[Extract provided]

Sunday 10 February 2008

Seeing clearer

My last post here was testing times, it was as I said a very testing time. Nothing has ever made me question my faith and I didnt beleive anything ever would so it shook me a bit that I was questioning God or rather the message that came from the sermon. I've spent a lot of time alone reading the bible and asking God to help me understand and stand by me while these doubts were pulling me down and He has as always been my rock.

Today's service was a confirmation to me that I am exactly where I want to be and want to stay and I am stronger now than I was before. Thanks Col.

I always wear Chris's earing for church because him and I had made plans to go there together but because I overslept this morning I forgot to put it in, I realised I didnt have it half way there but couldn't turn back or I'd have missed the service, I wasn't happy but continued on my way. When I was rifling through my bag in the car park to find my phone to switch it off something fell on the floor and when I picked it up I smiled, it was Chris's angel that he always kept with him in hospital.

[/Extract provided]
[Supplied material]

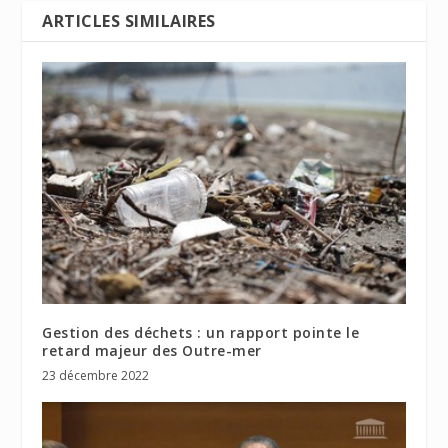
ARTICLES SIMILAIRES
Gestion des déchets : un rapport pointe le
retard majeur des Outre-mer
23 décembre 2022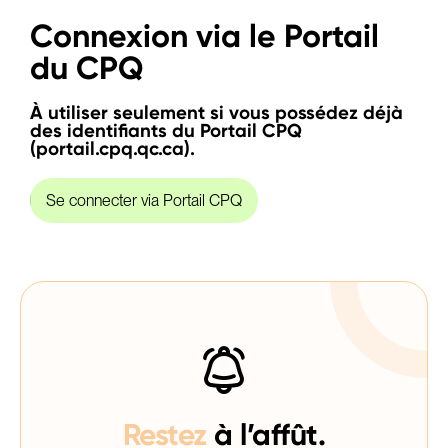
Connexion via le Portail
du CPQ
À utiliser seulement si vous possédez déjà
des identifiants du Portail CPQ
(portail.cpq.qc.ca).
Se connecter via Portail CPQ
Restez
à l’affût.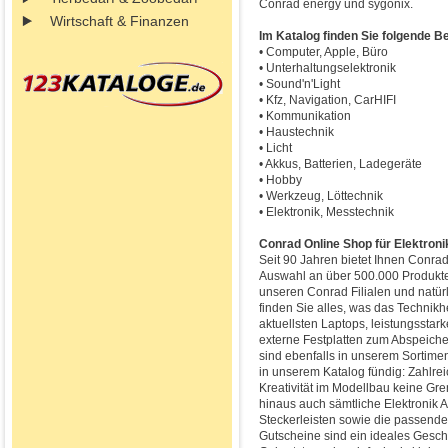
Conrad energy und sygonix.
Wirtschaft & Finanzen
Im Katalog finden Sie folgende B
• Computer, Apple, Büro
• Unterhaltungselektronik
• Sound'n'Light
• Kfz, Navigation, CarHIFI
• Kommunikation
• Haustechnik
• Licht
• Akkus, Batterien, Ladegeräte
• Hobby
• Werkzeug, Löttechnik
• Elektronik, Messtechnik
Conrad Online Shop für Elektroni
Seit 90 Jahren bietet Ihnen Conrad
Auswahl an über 500.000 Produkte
unseren Conrad Filialen und natür
finden Sie alles, was das Technikh
aktuellsten Laptops, leistungsstar
externe Festplatten zum Abspeiche
sind ebenfalls in unserem Sortime
in unserem Katalog fündig: Zahlrei
Kreativität im Modellbau keine Gr
hinaus auch sämtliche Elektronik 
Steckerleisten sowie die passend
Gutscheine sind ein ideales Gesch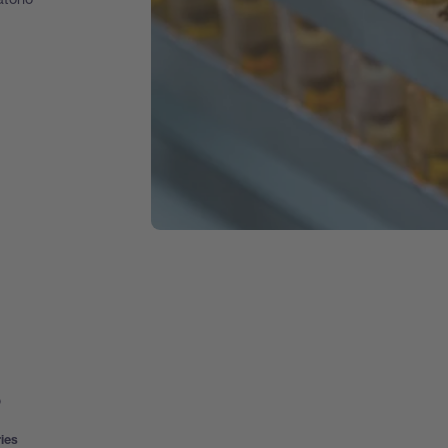
s
ies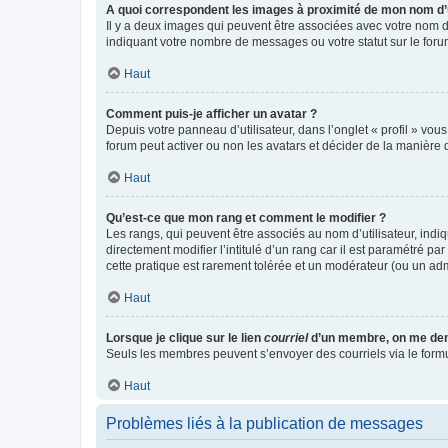
A quoi correspondent les images à proximité de mon nom d’u
Il y a deux images qui peuvent être associées avec votre nom d’
indiquant votre nombre de messages ou votre statut sur le fo
Haut
Comment puis-je afficher un avatar ?
Depuis votre panneau d’utilisateur, dans l’onglet « profil » vou
forum peut activer ou non les avatars et décider de la manière d
Haut
Qu’est-ce que mon rang et comment le modifier ?
Les rangs, qui peuvent être associés au nom d’utilisateur, ind
directement modifier l’intitulé d’un rang car il est paramétré p
cette pratique est rarement tolérée et un modérateur (ou un ad
Haut
Lorsque je clique sur le lien
courriel
d’un membre, on me de
Seuls les membres peuvent s’envoyer des courriels via le formulai
Haut
Problèmes liés à la publication de messages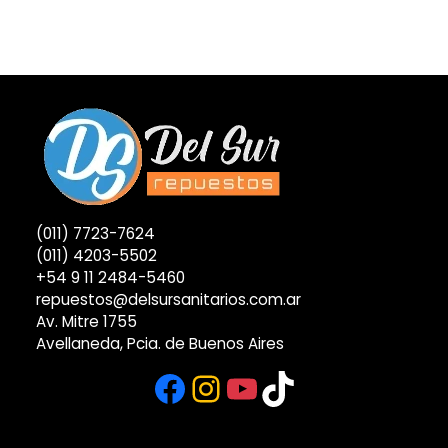
(011) 7723-7624
(011) 4203-5502
+54 9 11 2484-5460
repuestos@delsursanitarios.com.ar
Av. Mitre 1755
Avellaneda, Pcia. de Buenos Aires
Facebook
Instagram
YouTube
TikTok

[/Supplied material]

**Work task**
In the post titled "Seeing clearer", what fell on the floor while the writer was looking through the bag in the car park?

**Expected answer**
Chris's angel, which he always kept with him in the hospital.